Appel à l’unité pour sauvegarder les Grands lacs
Pieuvre.ca
Un titanesque projet de réaménagement urbain en bordure des Grands lacs bénéficiera finalement d’un appui autant américain que canadien. Le cabinet d’urbanisme SOM a ainsi annoncé, mercredi, l’appui de 86 municipalités, villes et métropoles du pays ou du sud de la frontière à un appel pour une vision unifiée du développement urbain de cette région pour les 100 prochaines années.
Parlant d’une redéfinition radicale de l’échelle contextuelle de la planification urbaine, l’entreprise estime qu’il est impératif de planifier dès à présent l’explosion de croissance démographique vers laquelle se dirige la planète, le tout dans des cadres écologiques de taille de plus en plus importante.
Le vaste bassin binational des Grands Lacs et du fleuve Saint-Laurent – contenant plus de 20 pour cent de l’eau douce de surface de plus en plus précieuse du globe et alimentant une population de 50 millions de personnes – est ainsi ciblé comme première région à propos de laquelle les administrations fédérales, provinciales et municipales canadiennes et américaines doivent s’entendre pour préserver une ressource non renouvelable, mais pourtant essentiel non seulement pour le transport, l’activité commerciale et l’agriculture, mais également pour l’alimentation de quantité de villes en eau potable, une denrée qui se raréfie à l’échelle planétaire.
« Le pionnier de la planification urbaine Daniel Burnham a vu cela il y a un siècle et a dessiné son Plan de Chicago de 1909 dans le contexte de l’ensemble de la mer d’eau douce du lac Michigan – d’une superficie de 50 000 kilomètres carrés. Il est encourageant de constater que notre appel pro bono à une vision partagée pour les Grands Lacs est accueilli avec enthousiasme dans toute cette mégalopole nord-américaine », a déclaré Philip Enquist, partenaire de SOM responsable du design urbain.
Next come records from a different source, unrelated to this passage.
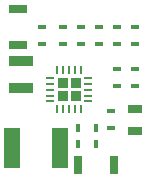
<source format=gtp>
%TF.FileFunction,Paste,Top*%
%FSLAX46Y46*%
G04 Gerber Fmt 4.6, Leading zero omitted, Abs format (unit mm)*
G04 Created by KiCad (PCBNEW (2014-12-19 BZR 5328)-product) date 23/12/2014 01:10:06*
%MOMM*%
G01*
G04 APERTURE LIST*
%ADD10C,0.127000*%
%ADD11R,0.750000X1.550000*%
%ADD12R,0.450000X0.650000*%
%ADD13R,1.150000X0.750000*%
%ADD14R,0.650000X0.450000*%
%ADD15R,1.550000X0.750000*%
%ADD16R,0.820000X0.820000*%
%ADD17O,0.200000X0.720000*%
%ADD18O,0.720000X0.200000*%
%ADD19R,1.400000X3.500000*%
%ADD20R,2.000000X0.850000*%
G04 APERTURE END LIST*
D10*
D11*
X130301000Y-95250000D03*
X133351000Y-95250000D03*
D12*
X130339000Y-93472000D03*
X131789000Y-93472000D03*
X130337498Y-92126811D03*
X131787498Y-92126811D03*
D13*
X135128000Y-90515000D03*
X135128000Y-92365000D03*
D14*
X133096000Y-90715000D03*
X133096000Y-92165000D03*
X127254000Y-85053000D03*
X127254000Y-83603000D03*
D15*
X125222000Y-85091000D03*
X125222000Y-82041000D03*
D16*
X128990000Y-88350000D03*
X130090000Y-88350000D03*
X130090000Y-89450000D03*
X128990000Y-89450000D03*
D17*
X128540000Y-90550000D03*
X129040000Y-90550000D03*
X129540000Y-90550000D03*
X130040000Y-90550000D03*
X130540000Y-90550000D03*
X130540000Y-87250000D03*
X130040000Y-87250000D03*
X129540000Y-87250000D03*
X129040000Y-87250000D03*
X128540000Y-87250000D03*
D18*
X131190000Y-89900000D03*
X131190000Y-89400000D03*
X131190000Y-88900000D03*
X131190000Y-88400000D03*
X131190000Y-87900000D03*
X127890000Y-87900000D03*
X127890000Y-88400000D03*
X127890000Y-88900000D03*
X127890000Y-89400000D03*
X127890000Y-89900000D03*
D19*
X128740520Y-93817440D03*
X124690520Y-93817440D03*
D20*
X125476000Y-88755000D03*
X125476000Y-86505000D03*
D14*
X130556000Y-85053000D03*
X130556000Y-83603000D03*
X129032000Y-83603000D03*
X129032000Y-85053000D03*
X132080000Y-85053000D03*
X132080000Y-83603000D03*
X133604000Y-85053000D03*
X133604000Y-83603000D03*
X135128000Y-85053000D03*
X135128000Y-83603000D03*
X135128000Y-88609000D03*
X135128000Y-87159000D03*
X133604000Y-87159000D03*
X133604000Y-88609000D03*
M02*

</source>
Endossée par 86 maires américains et canadiens, honorée par l’American Institute of Architects, ayant de plus été la présentation-programme de congrès internationaux, l’initiative bénévole du studio de design urbain de SOM – commencée en 2009 comme sa contribution au centenaire du Plan Burnham - vise à aider à catalyser une vision régionale partagée parmi les gouvernements nationaux, tribaux, provinciaux et locaux, les écologistes, les experts juridiques, les chefs de file en politiques publiques, les médias et le public.
L’appel à la vision de SOM, indique-t-on par voie de communiqué, cherche à renverser la dégradation écologique dans tout le bassin défini par la côte de 11 000 milles des Grands Lacs et du Saint-Laurent et à revitaliser son économie régionale de 2 trillions de dollars US, parfois appelée « le berceau de l’économie du carbone ».
Lors d’une présentation au récent symposium de la Seventh Circuit Bar Association Foundation sur les Grands Lacs au Musée Field de Chicago, M. Enquist a demandé à son auditoire canadien et américain de « stopper dès maintenant la dégradation de cet environnement unique en repensant le design de nos villes, nos sources d’énergie et nos pratiques agricoles », ajoutant plus tard l’appui de son studio à la Journée internationale de l’Eau des Nations Unies le 22 mars.
Il a par ailleurs encouragé son auditoire de chefs de file gouvernementaux, en droit et en politiques publiques à considérer la région comme un tout interconnecté – « sans frontières » entre ses nations, ses états, ses réserves de Premières Nations et réserves tribales et ses 15 000 municipalités.